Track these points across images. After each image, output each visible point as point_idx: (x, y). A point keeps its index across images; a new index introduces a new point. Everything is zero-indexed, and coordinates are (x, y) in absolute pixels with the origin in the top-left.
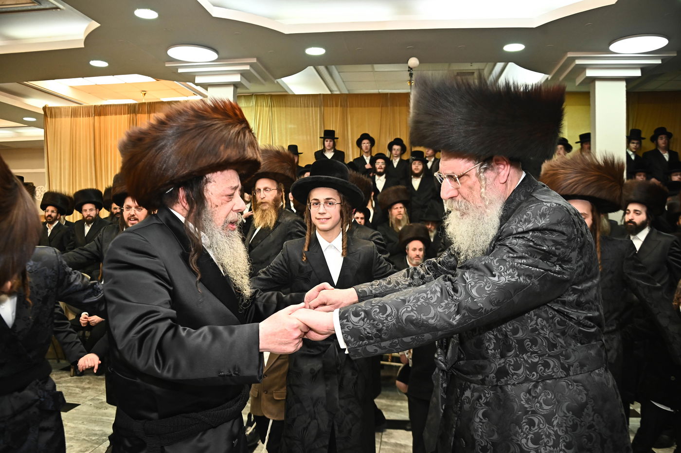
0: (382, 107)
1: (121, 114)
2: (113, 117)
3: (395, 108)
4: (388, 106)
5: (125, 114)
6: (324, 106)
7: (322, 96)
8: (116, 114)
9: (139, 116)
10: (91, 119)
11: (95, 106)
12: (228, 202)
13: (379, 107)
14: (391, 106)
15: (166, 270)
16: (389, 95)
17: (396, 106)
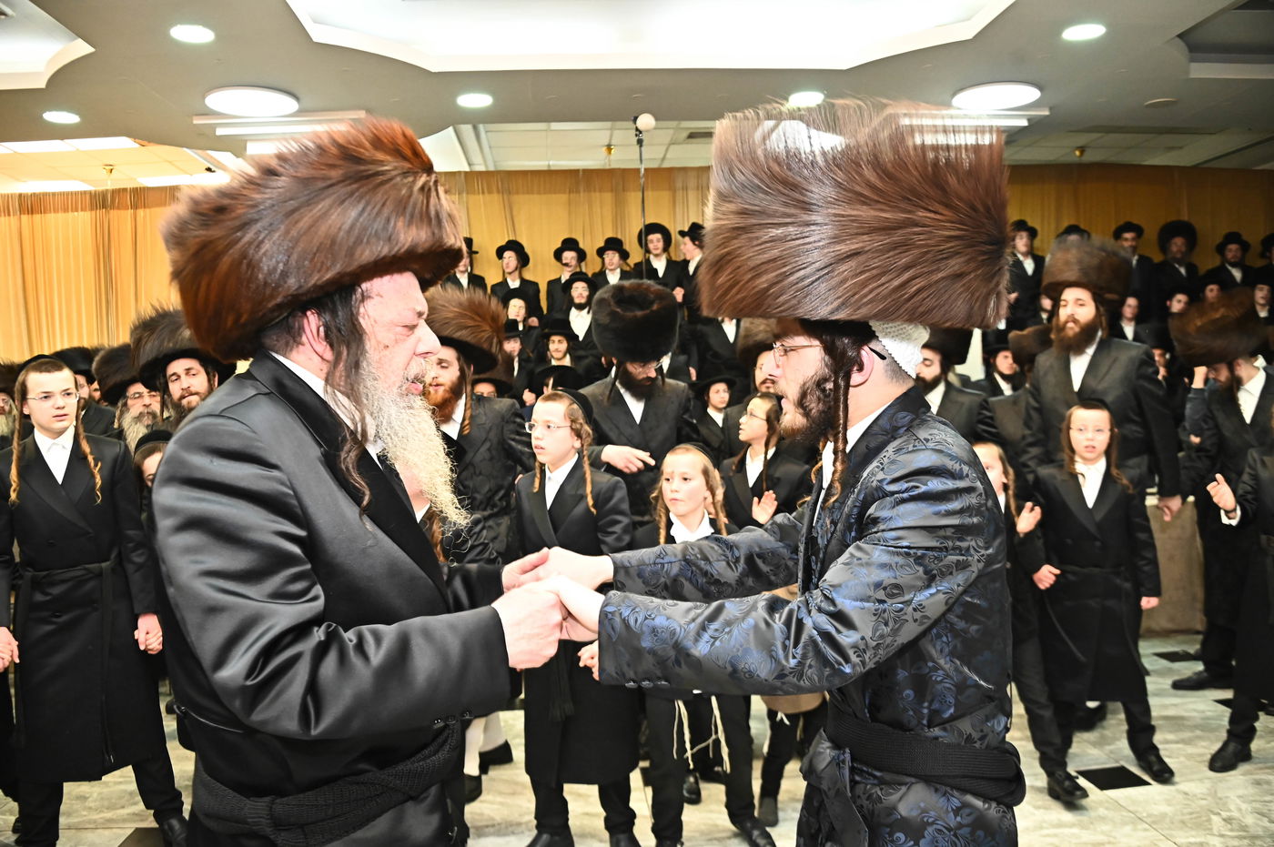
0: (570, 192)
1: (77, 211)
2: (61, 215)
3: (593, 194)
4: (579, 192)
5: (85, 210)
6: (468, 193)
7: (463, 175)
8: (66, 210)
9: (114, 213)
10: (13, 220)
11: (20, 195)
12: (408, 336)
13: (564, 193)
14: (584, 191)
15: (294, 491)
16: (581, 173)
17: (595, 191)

---

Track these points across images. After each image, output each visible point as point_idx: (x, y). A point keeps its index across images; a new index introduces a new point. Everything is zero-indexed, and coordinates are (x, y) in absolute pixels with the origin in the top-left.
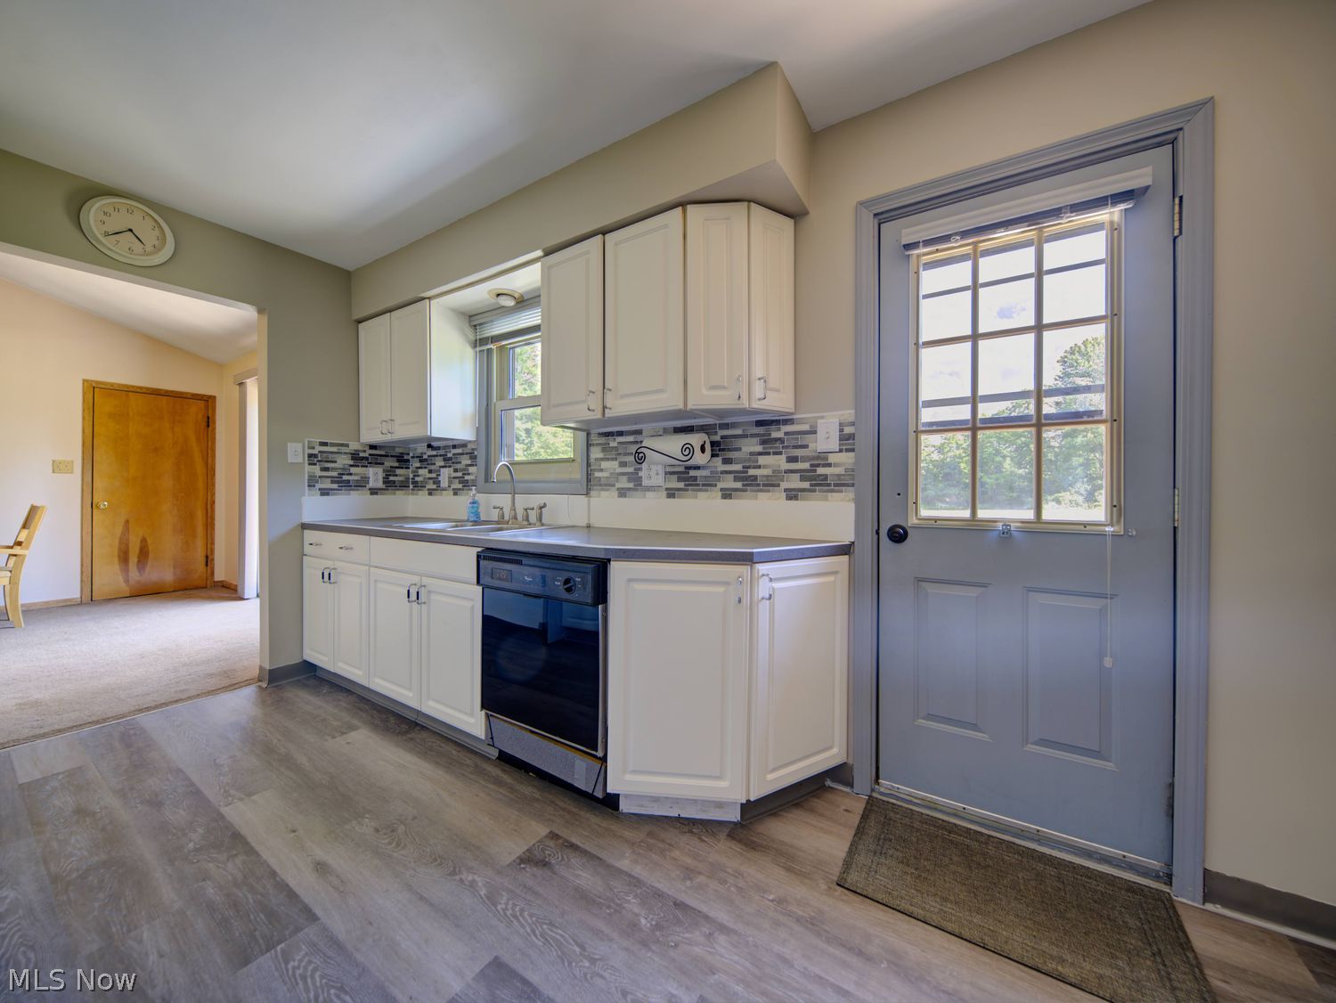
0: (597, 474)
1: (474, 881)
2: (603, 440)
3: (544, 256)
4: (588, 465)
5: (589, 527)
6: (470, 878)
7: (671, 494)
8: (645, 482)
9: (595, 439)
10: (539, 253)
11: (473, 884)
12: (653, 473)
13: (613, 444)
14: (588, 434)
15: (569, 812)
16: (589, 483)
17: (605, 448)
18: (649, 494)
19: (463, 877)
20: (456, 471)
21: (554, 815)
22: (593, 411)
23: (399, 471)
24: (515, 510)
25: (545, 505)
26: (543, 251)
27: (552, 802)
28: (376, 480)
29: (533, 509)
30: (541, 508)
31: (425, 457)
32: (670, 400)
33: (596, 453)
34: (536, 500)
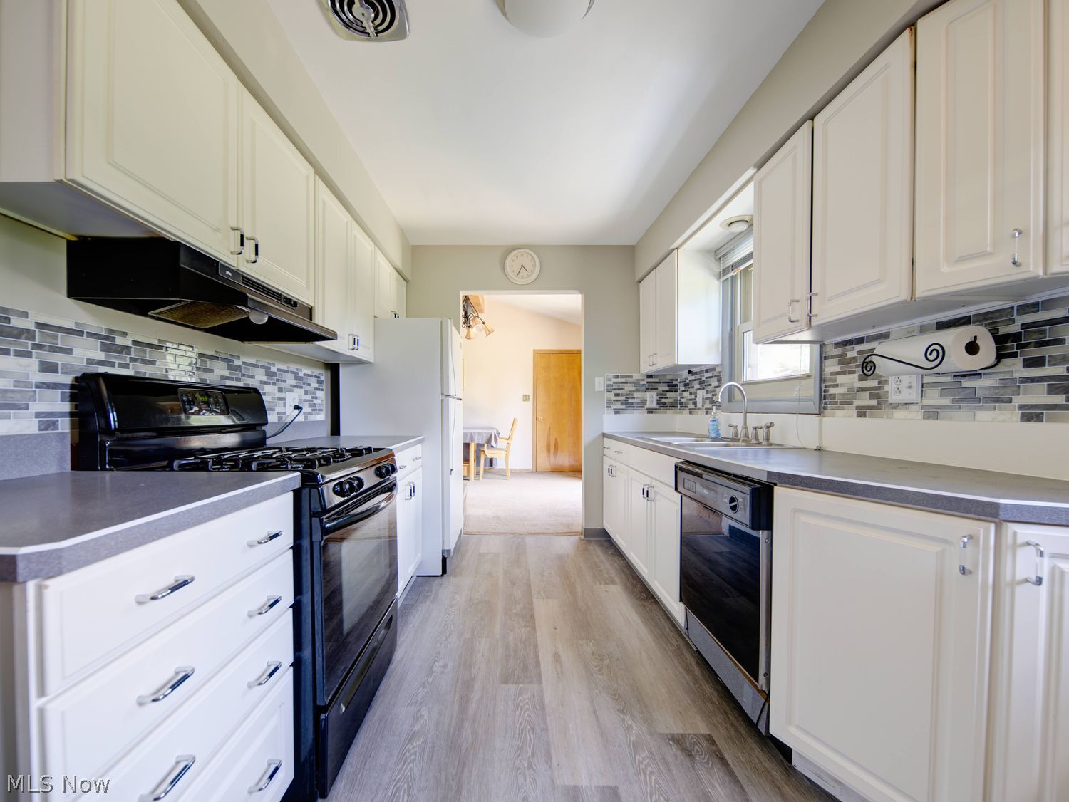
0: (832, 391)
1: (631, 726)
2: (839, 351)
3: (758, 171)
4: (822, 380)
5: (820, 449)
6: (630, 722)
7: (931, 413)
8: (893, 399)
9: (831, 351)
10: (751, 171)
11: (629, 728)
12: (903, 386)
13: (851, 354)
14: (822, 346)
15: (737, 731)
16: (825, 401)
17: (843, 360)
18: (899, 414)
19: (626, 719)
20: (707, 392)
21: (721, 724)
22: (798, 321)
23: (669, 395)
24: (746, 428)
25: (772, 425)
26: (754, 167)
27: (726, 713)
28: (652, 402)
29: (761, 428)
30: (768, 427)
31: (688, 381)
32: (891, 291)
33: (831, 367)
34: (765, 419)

### WHAT YOU WILL DO
Out of the material above, output word for word the line with "25: (545, 505)", the line with "33: (596, 453)", and all lines between them, with nothing else.

### RESULT OF THE EXERCISE
25: (545, 505)
26: (543, 251)
27: (552, 802)
28: (376, 480)
29: (533, 509)
30: (541, 508)
31: (425, 457)
32: (670, 400)
33: (596, 453)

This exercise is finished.